This Is The Best Way To Store Leftover Pumpkin Purée

Ah, fall. What's not to love about this season? The cooler temps, the changing foliage, and of course, all the tasty seasonal foods and drinks are just some of the things we love about autumn. We don't know about you, but fall makes us think of hot cocoa, chicken noodle soup, apple pie, and — of course! — all things pumpkin.

Pumpkin spice — generally a mix of warming spices such as cinnamon, ginger, nutmeg, and cloves (via Pioneer Woman) — is a phenomenon all its own, showing up in foods as diverse as Twinkies, Pringles, and hummus (via Wide Open Eats). But even without the spice, pumpkin, the original fall flavor, is a defining feature of the season, with desserts such as pumpkin pie, pumpkin muffins, and pumpkin cheesecake gracing our tables as the weather turns nippy.

When you're busting out all that pumpkin purée to flavor your seasonal desserts, you might find you have some tasty squash left over, and you might wonder what the best way to store it is.

Chuck it in the freezer

Whether you're making it from scratch or opening some canned pumpkin, most baked goods call for pumpkin purée, and what often happens is you're left with extra after using the odd half-cup or so. So the question arises: How do I store the rest of this stuff?

Many of us have been guilty of tossing some aluminum foil over the top of an open can of pumpkin purée, throwing it in the fridge, and most likely forgetting about it. But as noted by Food Network, the USDA suggests that canned food be transferred to a covered glass or plastic storage container before stashing in the fridge. You'll want to make sure the container has a good airtight seal, and use up the pumpkin within four days.

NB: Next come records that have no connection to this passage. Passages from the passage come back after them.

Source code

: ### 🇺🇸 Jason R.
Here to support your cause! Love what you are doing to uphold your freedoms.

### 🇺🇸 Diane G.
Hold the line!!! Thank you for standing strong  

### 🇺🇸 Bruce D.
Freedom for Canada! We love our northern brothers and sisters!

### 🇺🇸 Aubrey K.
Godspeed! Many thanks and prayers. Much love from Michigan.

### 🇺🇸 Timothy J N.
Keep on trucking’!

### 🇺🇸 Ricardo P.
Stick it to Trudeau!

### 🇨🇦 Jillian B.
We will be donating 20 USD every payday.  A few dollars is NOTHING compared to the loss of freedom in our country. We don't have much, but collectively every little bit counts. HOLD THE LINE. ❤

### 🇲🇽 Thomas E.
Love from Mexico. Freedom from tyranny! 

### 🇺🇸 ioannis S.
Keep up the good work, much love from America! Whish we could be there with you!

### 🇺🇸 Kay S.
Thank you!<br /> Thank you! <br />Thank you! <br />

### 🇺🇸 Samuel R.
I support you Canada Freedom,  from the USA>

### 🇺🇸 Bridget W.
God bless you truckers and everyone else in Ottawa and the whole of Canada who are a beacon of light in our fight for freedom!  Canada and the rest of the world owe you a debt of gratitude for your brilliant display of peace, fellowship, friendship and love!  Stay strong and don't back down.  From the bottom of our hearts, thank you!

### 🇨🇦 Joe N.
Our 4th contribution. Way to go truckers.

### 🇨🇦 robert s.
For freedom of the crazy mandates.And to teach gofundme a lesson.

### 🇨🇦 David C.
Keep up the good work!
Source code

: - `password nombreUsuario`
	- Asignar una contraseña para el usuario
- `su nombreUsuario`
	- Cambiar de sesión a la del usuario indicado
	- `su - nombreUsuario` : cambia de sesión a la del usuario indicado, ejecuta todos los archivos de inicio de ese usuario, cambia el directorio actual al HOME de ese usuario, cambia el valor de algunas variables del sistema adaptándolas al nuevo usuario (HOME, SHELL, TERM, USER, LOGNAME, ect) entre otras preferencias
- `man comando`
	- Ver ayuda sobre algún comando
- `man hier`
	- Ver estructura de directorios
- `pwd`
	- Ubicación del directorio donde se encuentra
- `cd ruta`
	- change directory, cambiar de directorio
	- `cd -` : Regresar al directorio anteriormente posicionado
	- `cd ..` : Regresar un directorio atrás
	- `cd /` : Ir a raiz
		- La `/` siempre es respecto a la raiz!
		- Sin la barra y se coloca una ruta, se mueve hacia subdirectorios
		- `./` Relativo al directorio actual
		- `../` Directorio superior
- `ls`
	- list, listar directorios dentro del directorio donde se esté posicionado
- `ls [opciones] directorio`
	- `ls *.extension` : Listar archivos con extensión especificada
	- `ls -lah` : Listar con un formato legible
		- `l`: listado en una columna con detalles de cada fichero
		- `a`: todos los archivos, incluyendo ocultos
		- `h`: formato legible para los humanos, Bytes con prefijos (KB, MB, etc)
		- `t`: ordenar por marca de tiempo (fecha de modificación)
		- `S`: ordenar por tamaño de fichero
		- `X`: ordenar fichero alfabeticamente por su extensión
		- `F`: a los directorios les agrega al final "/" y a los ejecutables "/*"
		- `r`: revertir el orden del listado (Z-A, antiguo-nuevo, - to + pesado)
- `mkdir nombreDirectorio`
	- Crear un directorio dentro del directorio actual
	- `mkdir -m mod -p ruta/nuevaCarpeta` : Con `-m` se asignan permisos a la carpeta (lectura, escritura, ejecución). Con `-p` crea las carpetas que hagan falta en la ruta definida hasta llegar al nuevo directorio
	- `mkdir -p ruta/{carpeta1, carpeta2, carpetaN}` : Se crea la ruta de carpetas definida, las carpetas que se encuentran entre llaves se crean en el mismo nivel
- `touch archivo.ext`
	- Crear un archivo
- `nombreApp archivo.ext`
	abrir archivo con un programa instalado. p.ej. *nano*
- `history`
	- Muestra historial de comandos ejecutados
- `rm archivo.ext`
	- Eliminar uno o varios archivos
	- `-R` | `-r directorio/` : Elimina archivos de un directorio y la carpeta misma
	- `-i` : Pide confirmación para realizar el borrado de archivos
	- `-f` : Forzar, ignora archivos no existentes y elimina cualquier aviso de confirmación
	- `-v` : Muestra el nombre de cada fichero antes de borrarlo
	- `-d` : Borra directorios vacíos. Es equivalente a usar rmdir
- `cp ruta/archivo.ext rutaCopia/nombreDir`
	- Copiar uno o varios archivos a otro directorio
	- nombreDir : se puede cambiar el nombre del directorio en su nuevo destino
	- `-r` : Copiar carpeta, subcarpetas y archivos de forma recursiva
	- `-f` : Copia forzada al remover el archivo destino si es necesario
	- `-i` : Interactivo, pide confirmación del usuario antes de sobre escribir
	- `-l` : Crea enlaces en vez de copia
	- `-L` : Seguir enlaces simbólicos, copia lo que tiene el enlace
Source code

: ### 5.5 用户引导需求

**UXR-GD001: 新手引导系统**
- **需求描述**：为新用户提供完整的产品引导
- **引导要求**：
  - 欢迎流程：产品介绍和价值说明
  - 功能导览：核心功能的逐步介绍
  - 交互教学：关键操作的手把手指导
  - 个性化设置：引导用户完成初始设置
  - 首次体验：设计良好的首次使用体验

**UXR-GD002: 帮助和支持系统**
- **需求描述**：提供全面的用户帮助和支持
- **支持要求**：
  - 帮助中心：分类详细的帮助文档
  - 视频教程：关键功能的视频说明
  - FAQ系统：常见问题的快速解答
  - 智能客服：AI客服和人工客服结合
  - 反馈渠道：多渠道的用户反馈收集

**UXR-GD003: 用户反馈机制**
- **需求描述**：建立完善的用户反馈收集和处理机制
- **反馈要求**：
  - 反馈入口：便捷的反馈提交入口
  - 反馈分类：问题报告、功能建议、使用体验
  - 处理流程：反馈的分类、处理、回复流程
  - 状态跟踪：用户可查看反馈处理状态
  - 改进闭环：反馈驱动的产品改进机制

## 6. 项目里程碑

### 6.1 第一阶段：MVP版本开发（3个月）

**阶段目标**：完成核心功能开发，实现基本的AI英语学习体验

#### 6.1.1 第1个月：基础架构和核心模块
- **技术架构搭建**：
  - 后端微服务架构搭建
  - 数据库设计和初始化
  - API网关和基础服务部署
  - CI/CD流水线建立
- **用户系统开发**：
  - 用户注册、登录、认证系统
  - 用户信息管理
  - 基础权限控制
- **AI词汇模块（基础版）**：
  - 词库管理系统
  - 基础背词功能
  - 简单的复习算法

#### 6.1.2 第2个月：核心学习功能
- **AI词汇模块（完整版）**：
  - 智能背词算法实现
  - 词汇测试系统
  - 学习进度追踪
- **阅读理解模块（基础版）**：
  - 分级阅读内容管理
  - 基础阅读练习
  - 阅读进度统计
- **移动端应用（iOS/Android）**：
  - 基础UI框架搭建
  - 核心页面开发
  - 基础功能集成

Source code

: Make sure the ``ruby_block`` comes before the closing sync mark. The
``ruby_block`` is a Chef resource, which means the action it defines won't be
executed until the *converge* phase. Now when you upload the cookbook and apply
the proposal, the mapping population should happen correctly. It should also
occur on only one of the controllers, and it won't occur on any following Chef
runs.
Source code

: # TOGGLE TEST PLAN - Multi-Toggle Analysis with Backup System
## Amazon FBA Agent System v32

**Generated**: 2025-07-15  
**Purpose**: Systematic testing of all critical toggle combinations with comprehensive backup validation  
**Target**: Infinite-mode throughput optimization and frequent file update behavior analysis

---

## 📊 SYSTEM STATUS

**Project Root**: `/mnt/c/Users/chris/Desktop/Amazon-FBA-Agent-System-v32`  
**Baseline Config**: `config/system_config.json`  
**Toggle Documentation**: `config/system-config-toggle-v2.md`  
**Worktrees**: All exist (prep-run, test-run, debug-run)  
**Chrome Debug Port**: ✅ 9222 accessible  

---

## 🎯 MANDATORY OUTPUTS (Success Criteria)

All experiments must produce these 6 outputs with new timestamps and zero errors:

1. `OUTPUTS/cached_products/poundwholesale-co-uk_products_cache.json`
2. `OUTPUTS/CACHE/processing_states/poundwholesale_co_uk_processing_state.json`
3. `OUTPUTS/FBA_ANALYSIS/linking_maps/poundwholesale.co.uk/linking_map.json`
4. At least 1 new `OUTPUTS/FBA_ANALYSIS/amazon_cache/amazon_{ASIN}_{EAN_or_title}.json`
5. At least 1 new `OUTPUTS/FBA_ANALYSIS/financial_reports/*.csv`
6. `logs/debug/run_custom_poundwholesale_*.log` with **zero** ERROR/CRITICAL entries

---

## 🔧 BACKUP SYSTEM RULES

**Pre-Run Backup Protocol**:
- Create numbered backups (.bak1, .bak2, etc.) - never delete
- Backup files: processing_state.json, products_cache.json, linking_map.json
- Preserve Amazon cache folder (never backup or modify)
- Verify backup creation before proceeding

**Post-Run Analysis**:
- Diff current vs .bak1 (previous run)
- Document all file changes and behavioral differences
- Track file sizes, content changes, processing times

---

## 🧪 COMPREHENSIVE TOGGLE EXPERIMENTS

If you want to keep your leftover pumpkin on hand for longer, transfer it to the freezer. According to Food Network, pumpkin purée freezes very well and doesn't suffer any changes in taste or texture once thawed. To prep your pumpkin for the freezer, simply plop it into an airtight container; alternatively, you can fill ice cube trays with purée, pop them out once frozen, and transfer them to a zip-top freezer bag — or do the same with ice cream scoops of purée. Once frozen, leftover pumpkin will last up to three months (via Kitchn). So now that you know how to store your pumpkin leftovers, it's time to get a-baking!